The last settlement we visited was Chimlipadu. Since many people spoke Hindi, I was able to communicate directly with the community members for the majority of our time there. Their story was similar to those we had heard many times already. Rs 100 a day for manual labour. Unreliable water source. Cutting large tracts of forest land. Infrequent visits by the doctor. The Health Worker was a woman from the village itself. She had been hired by the government to provide tablets and other medications to the settlement. She is my mother. The teenage boy I was speaking with pointed to a woman sitting in the corner. She has not received her salary for four years. And how much was this salary the government had not paid her yet? Rs 400 a month for 48 months - according to the boy, nearly Rs 20,000 had been denied to his mother as of now. The Health Worker quickly interjected. I have asked them many times. They said 'We are not going anywhere, you are not leaving. You'll get it next month'. Next month never came. Most families in Chimlipadu possessed Aarogya Shree Health Cards which entitled them to free treatment for certain diseases at private hospitals.As the afternoon waned, we bid our goodbyes and made our way to Bhadrachalam for one last stop.

One of the locals who had traveled with us today worked for the international organization Medicins Sans Frontieres, better known as Doctors Without Borders. They had an office in Bhadrachalam where we spent some time speaking with the Project Coordinator and a MSF doctor to better understand the health situation. For the past five years, MSF has been working in southern Chattisgarh, holding mobile clinics as well as providing healthcare to the tribals living in Salwa Judum camps. MSF found skin diseases to be the most prevalent condition amongst the people, followed by respiratory tract infections, body pains, malaria, and gastrointestinal disorders. They were also working with the Centre for Action for Disabled Rights and Empowerment (CADRE) to provide surgeries for children with physical disabilities. MSF performed an average of 3000 consultations per month.
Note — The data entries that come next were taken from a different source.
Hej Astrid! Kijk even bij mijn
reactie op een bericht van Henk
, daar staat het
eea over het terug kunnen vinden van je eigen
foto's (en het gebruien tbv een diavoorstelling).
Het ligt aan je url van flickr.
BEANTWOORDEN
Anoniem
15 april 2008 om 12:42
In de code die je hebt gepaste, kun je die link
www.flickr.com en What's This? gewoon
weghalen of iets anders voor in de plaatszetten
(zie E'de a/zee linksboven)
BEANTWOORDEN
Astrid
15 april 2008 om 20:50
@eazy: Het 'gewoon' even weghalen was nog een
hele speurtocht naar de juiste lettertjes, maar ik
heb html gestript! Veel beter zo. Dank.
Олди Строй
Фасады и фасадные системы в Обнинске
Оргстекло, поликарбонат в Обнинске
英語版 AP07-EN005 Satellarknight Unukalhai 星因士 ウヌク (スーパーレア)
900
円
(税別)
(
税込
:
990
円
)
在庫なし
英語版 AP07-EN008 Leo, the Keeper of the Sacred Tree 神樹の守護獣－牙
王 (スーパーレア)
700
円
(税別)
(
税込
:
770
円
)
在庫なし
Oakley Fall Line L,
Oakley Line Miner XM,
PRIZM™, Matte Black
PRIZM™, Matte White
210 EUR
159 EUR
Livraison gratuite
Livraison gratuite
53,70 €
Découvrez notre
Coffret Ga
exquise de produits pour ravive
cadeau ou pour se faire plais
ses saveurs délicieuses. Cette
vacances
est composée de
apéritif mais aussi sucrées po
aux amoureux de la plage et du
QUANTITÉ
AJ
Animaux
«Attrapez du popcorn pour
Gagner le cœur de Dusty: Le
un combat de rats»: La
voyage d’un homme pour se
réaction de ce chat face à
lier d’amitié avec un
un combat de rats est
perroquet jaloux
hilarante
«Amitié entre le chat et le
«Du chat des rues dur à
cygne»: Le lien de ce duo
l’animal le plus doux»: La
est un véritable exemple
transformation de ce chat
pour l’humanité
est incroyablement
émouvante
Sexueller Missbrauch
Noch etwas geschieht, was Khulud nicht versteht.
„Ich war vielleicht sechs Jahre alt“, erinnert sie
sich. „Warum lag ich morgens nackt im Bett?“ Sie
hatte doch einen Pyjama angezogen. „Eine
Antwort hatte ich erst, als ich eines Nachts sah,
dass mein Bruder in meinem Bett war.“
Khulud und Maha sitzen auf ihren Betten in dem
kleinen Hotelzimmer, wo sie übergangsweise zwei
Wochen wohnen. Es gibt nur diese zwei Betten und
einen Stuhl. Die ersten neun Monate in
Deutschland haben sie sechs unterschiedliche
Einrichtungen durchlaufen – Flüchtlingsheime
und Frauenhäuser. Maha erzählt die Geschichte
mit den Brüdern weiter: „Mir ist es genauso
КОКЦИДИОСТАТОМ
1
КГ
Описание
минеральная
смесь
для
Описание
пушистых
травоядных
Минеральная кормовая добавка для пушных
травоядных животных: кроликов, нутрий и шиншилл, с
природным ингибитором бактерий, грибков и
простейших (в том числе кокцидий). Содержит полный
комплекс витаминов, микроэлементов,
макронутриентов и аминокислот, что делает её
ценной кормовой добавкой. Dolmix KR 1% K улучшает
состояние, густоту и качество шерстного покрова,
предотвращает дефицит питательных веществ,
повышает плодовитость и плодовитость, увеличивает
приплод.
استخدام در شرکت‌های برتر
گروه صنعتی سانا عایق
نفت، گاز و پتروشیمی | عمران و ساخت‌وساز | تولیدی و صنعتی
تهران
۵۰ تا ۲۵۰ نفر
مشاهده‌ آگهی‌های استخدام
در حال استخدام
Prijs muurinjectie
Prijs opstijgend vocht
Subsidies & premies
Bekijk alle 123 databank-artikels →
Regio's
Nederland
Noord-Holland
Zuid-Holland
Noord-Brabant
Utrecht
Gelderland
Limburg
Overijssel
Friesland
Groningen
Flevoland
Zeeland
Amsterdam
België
MSF Worker in Chattisgarh (Photo Credit: Doctorswithoutborders.org)

We drove back to Hyderabad, bidding adieu to the experiences we shared and the people we met in Khammam. The interactions with locals, the conversations with volunteers and Cluster Coordinators, the Telugu, the peserettu, it was all new to me. This newness, combined with the company of like-minded individuals, contributed to making the past two weeks memorable. Lots of answers were given, but questions still remain. What exactly is an IDP? How can the study be carried forward? Visiting a few settlements over the course of two weeks built a superficial understanding of the overall situation the IDPs were facing. A much more in-depth study is required to truly understand the causes of displacement, its consequences, and future actions to rehabilitate the tribals who are, like all of us, on the search for a better life.